For other types of disputes, it is not always possible to resolve the situation before trial. There are several reasons for this. One of them is that the appeal process to a higher tax authority is mandatory only in the case where the taxpayer intends to appeal in court a decision that was made as a result of an on-site or desk audit. The next thing is that filing a claim in court is possible only within three months from the day the taxpayer learned of a violation of his rights (clause 4 of Article 198 of the Arbitration Procedure Code of the Russian Federation). Fear of missing this deadline forces him to go directly to court. In this regard, the tax authorities have launched an initiative to radically change the functioning system of pre-trial settlement of tax disputes. To date, the Ministry of Finance has developed a bill to introduce the necessary amendments to tax legislation.

One of the most important changes is the introduction of amendments to Article 138 of the Tax Code of the Russian Federation. According to them, a mandatory procedure for appealing all non-normative acts of tax authorities, as well as actions or inactions of their officials, is established. It will not only help reduce the workload of the courts, but will also expand the range of possible actions by taxpayers in protecting their legal rights and interests. In addition, the project involves the introduction of a number of norms into the Tax Code of the Russian Federation stipulating the appeal. As a result of the amendments, business entities and private entrepreneurs do not lose the right to file a secondary complaint if its consideration was refused due to expired deadlines or failure to confirm the authority of the taxpayer’s representative, as well as due to the lack of required signatures (clause 3 of Article 139.3 of the Tax Code RF). Those. the procedure for filing complaints will become less formalized.

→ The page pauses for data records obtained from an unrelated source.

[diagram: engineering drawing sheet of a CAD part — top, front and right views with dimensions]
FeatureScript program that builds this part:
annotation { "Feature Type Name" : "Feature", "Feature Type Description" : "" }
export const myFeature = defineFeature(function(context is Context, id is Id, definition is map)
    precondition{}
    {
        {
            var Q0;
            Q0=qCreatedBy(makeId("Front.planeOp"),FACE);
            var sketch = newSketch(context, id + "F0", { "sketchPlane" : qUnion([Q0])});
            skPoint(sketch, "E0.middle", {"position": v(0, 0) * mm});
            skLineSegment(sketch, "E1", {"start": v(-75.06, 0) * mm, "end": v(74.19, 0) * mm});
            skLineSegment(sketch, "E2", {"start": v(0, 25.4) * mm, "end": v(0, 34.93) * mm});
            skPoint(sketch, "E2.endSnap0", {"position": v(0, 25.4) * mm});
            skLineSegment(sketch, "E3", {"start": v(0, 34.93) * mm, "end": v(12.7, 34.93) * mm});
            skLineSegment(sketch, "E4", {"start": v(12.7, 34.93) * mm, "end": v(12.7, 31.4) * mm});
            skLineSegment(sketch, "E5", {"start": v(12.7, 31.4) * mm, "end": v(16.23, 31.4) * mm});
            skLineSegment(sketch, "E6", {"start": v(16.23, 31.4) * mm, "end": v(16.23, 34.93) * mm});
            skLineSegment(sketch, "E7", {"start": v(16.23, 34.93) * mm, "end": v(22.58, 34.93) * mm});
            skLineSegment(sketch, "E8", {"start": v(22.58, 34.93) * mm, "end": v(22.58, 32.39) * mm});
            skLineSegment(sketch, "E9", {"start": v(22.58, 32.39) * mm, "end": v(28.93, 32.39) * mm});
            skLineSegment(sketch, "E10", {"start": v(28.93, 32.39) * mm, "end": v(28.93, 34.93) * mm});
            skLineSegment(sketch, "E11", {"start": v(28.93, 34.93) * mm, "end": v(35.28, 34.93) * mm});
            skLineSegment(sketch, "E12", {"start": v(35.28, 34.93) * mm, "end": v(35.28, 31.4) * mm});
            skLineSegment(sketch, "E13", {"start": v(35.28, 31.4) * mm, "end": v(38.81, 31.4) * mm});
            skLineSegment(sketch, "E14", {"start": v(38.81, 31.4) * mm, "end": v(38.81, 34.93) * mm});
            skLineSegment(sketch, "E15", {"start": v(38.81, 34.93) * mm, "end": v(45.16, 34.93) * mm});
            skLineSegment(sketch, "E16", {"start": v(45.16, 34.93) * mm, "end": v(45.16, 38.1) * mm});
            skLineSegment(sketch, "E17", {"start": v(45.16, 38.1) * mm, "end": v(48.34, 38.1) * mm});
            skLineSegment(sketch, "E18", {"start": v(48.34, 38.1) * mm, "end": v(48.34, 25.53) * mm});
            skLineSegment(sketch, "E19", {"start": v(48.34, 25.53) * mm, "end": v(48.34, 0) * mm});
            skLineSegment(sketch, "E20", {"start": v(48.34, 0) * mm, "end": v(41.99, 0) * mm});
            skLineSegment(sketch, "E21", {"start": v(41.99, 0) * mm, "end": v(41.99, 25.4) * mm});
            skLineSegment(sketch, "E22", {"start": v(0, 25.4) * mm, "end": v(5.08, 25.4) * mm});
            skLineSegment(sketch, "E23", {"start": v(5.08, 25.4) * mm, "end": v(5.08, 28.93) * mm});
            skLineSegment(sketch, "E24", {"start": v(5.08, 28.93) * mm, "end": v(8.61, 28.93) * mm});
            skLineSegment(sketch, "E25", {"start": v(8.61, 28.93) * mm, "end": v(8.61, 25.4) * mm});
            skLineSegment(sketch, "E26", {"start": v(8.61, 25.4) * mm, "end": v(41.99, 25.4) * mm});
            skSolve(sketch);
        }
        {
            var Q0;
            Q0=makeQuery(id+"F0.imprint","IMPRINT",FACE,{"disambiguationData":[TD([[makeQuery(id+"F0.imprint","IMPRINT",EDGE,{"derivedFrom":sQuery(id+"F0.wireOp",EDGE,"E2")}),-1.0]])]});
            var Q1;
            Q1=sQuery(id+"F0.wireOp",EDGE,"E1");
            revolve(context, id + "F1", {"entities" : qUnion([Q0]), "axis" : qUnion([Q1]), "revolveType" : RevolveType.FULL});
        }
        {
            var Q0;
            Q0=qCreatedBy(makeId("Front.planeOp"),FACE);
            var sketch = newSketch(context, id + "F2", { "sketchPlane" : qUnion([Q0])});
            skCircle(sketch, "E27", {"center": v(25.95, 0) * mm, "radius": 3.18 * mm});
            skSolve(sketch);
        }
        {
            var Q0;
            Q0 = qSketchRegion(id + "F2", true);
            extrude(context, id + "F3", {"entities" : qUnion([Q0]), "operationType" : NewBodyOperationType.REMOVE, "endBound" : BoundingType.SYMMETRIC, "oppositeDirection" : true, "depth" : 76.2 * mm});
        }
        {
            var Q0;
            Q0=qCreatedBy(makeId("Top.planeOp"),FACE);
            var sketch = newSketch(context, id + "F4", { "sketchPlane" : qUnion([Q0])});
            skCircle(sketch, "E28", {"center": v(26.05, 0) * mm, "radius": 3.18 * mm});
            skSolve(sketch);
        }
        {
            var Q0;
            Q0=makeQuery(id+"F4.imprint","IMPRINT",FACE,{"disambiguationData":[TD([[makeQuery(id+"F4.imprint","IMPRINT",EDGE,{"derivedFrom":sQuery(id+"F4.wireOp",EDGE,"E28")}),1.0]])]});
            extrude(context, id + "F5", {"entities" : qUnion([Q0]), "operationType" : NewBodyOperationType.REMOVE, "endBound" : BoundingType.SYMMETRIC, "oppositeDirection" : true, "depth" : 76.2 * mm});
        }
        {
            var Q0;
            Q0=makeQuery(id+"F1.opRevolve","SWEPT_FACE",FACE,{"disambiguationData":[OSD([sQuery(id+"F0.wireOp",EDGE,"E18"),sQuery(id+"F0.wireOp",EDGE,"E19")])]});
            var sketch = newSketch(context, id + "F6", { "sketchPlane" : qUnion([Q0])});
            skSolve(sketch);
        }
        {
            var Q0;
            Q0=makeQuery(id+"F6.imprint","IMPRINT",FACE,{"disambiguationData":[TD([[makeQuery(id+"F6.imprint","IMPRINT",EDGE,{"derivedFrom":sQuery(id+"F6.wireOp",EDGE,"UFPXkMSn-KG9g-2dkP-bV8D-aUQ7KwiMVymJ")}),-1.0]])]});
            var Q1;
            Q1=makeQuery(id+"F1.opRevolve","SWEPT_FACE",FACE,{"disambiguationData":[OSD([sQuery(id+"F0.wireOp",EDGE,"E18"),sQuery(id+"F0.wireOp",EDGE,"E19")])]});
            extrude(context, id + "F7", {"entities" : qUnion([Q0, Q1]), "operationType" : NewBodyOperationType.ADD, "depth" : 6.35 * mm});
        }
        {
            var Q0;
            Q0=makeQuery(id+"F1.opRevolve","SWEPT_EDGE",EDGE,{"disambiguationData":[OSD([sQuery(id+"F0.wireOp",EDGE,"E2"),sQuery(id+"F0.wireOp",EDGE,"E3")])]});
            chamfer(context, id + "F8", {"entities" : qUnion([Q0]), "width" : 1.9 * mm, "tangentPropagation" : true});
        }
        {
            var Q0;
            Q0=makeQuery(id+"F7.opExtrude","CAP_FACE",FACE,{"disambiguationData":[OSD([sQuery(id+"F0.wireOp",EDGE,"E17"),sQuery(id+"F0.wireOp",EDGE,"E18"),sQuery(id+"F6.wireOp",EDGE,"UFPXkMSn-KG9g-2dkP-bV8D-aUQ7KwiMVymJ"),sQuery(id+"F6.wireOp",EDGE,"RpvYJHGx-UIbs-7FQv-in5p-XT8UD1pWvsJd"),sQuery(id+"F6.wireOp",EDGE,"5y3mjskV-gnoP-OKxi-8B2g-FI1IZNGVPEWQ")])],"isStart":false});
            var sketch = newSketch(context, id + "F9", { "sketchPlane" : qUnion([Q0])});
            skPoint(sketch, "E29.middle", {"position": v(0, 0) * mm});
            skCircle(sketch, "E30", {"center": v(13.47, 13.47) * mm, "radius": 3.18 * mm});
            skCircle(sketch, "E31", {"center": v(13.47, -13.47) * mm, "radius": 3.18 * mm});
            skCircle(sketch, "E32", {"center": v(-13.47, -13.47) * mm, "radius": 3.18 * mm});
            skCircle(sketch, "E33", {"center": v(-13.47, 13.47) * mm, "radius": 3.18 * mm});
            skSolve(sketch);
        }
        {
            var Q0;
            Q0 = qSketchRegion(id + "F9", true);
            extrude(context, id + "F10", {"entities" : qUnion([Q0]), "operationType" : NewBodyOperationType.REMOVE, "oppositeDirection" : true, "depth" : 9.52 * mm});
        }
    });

The amendments also introduced conditions for the taxpayer to provide additional documents that were not provided to a lower tax authority or a higher authority with justification for the impossibility of their timely provision. Let us note that at the moment, the absence of this wording created a loophole for unscrupulous taxpayers who formally went through the stages of pre-trial settlement, presenting the necessary documents only directly to the court. This created difficulties in the work of tax authorities in resolving disputes. The deadlines for appeal have been adjusted. The time for preparing and filing an appeal is increased from 10 to 30 days, the period for filing other complaints - from three months to one year. In our opinion, the deadline for filing an appeal is now insufficient for the taxpayer to prepare a reasoned complaint, which again leads to the formality of pre-trial regulation. The tax authority is given the right to consider appeal claims within up to 30 days, this period can be extended to 60 days. The period for consideration of other complaints is 15 days, which can be extended to 30 days. In addition, it is proposed to replace the currently effective Article 101.2 of the Tax Code of the Russian Federation (regulating the entry into force of decisions on bringing (or refusing to bring) to responsibility for committing a tax offense) with a new norm (Article 101.2-1 of the Tax Code of the Russian Federation), taking into account the changes made to appeal procedure.

The state of pre-trial settlement of tax disputes is currently far from ideal. The upcoming changes should entail an improvement in the functioning of the settlement mechanism, which, in spite of everything, has shown itself positively in practice. This procedure simplifies dispute resolution for both tax authorities and taxpayers, taking into account the interests of both parties.